Search the records below for the word "vsync". Copy each line where it occurs.

▸ DATA EXTRACTS
⟨
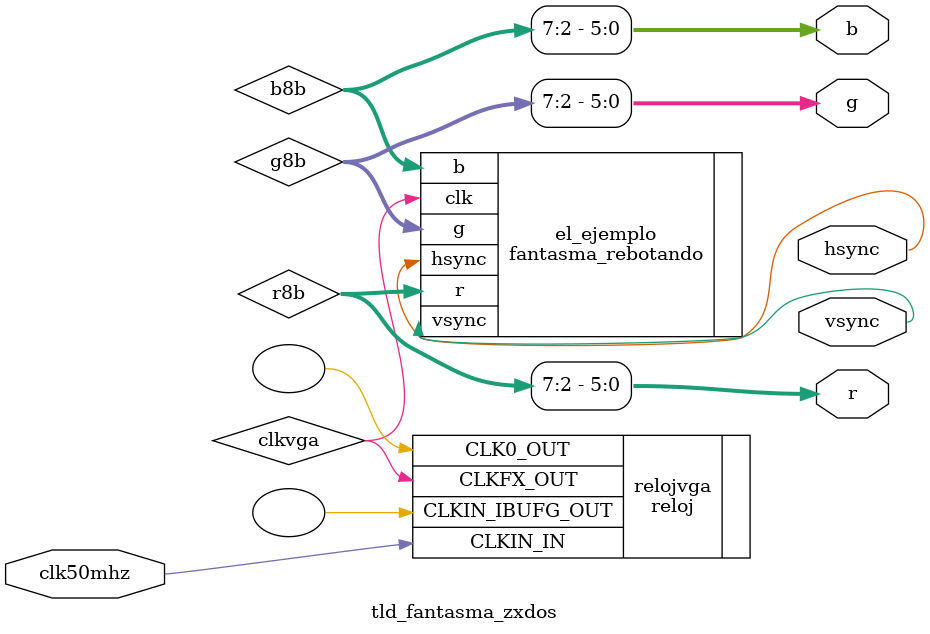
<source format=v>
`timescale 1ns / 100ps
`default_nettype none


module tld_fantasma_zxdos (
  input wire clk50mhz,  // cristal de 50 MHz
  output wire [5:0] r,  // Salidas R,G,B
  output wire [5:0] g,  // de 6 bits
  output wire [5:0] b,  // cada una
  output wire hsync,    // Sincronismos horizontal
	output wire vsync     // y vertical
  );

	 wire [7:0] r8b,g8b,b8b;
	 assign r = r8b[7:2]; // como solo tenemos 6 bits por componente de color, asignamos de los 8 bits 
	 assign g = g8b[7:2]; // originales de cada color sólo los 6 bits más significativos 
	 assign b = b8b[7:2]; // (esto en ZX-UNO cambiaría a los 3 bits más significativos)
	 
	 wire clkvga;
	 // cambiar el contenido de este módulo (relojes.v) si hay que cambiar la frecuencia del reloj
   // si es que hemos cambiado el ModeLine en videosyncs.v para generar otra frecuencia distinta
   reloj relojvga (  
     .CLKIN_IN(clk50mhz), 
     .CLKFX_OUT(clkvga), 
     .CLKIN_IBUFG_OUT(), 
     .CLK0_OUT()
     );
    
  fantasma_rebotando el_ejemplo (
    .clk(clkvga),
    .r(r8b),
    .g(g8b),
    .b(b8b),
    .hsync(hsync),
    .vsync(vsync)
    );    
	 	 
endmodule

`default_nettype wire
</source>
⟩
⟨
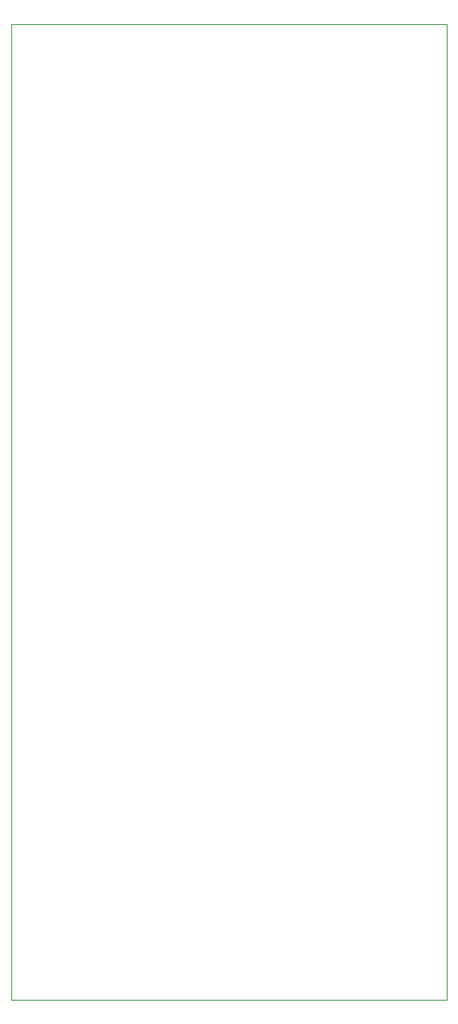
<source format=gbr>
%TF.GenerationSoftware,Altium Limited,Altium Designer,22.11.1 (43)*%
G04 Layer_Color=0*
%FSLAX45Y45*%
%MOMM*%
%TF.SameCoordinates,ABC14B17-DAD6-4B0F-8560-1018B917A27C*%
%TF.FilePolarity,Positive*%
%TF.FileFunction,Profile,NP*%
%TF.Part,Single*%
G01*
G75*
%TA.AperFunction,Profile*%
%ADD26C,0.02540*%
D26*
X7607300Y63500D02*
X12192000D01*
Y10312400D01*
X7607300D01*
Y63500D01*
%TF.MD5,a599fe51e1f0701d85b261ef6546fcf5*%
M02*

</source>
⟩
▸ REPLY
	output wire vsync     // y vertical
    .vsync(vsync)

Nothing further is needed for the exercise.